**Requests:**
1. From the forum thread about the lost claw, quote the passage from "after 1-2 molts" up to and including "it will regrow.".
2. Rewrite every line of the clock-wall entries, replacing "none" with "blank" and keeping everything else unchanged. Leave the picture lines out of your answer.

**Passage to read:**
+ + + + + + +
# My poor CPO lost one claw!!



## htjunkie (Jul 20, 2012)

Just fed my CPO and thought something was not right, he lost a claw! Found the claw stuck in the return intake basket, somehow it must got stuck there when he was climbing around.

How long would it take for his claw to grow back? He seems to be doing alright now. Thanks for your information.


----------



## iBetta (Jun 19, 2011)

after 1-2 molts he will get his claw back, not full-sized yet though . may take another molt after. some just grow faster than others obviously


----------



## bettaforu (Sep 6, 2009)

Yep I have had them grow back after 1 molt...they lose them fighting etc...no worries it will regrow.


----------



## htjunkie (Jul 20, 2012)

Thank you for the replies, he seems to be doing fine.


----------



## k1ng (May 23, 2012)

How much does a pair usually cost as I might be getting a pair for $40 and was wondering if its a rip off.


----------



## bettaforu (Sep 6, 2009)

If its a definite pair of adults then NO its not a ripoff! If its 2 undetermined sex juveniles then maybe you should re-negotiate a bit lower....going rate is about $7-9 each for juveniles, but expect to pay $10-12 for adults sexed.


----------



## k1ng (May 23, 2012)

Ok thanks.


----------



## htjunkie (Jul 20, 2012)

Price seems to have gone up with CPO. When it bought mine at Big Al's, it was $13. Now they want close to $20 each. I was hoping to get a pair but my tank is too small for 2.


----------
+ + + + + + +
**Supplied data:**
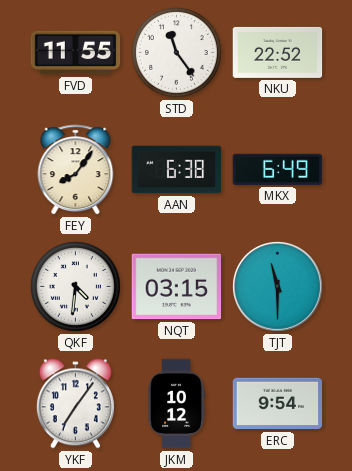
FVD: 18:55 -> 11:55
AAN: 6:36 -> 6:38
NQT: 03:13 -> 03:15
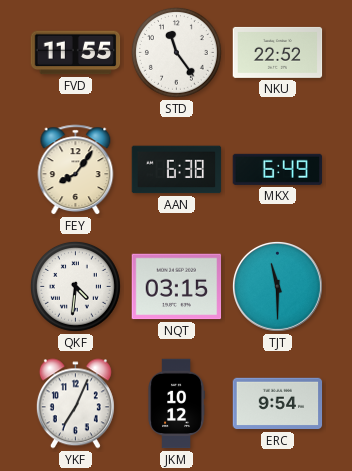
YKF: 7:06 -> 7:04
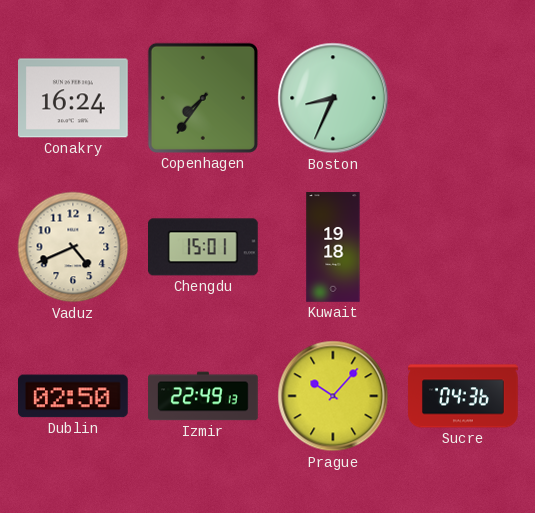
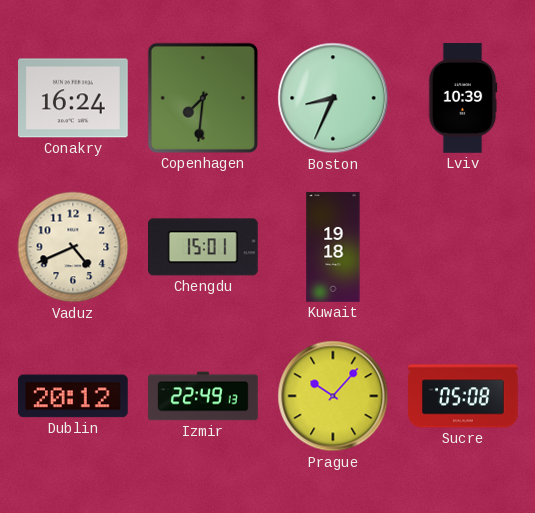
Copenhagen: 7:36 -> 7:31
Lviv: none -> 10:39
Dublin: 02:50 -> 20:12
Sucre: 04:36 -> 05:08
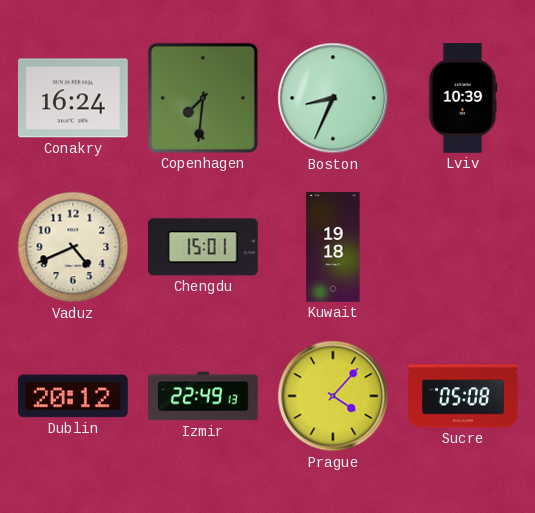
Prague: 10:07 -> 4:07
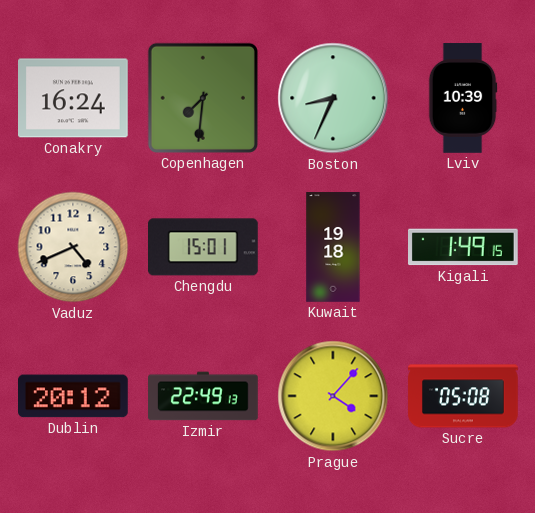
Kigali: none -> 1:49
+ + + + + + +
**Exercise results:**
1.
after 1-2 molts he will get his claw back, not full-sized yet though . may take another molt after. some just grow faster than others obviously


----------



## bettaforu (Sep 6, 2009)

Yep I have had them grow back after 1 molt...they lose them fighting etc...no worries it will regrow.

2.
FVD: 18:55 -> 11:55
AAN: 6:36 -> 6:38
NQT: 03:13 -> 03:15
YKF: 7:06 -> 7:04
Copenhagen: 7:36 -> 7:31
Lviv: blank -> 10:39
Dublin: 02:50 -> 20:12
Sucre: 04:36 -> 05:08
Prague: 10:07 -> 4:07
Kigali: blank -> 1:49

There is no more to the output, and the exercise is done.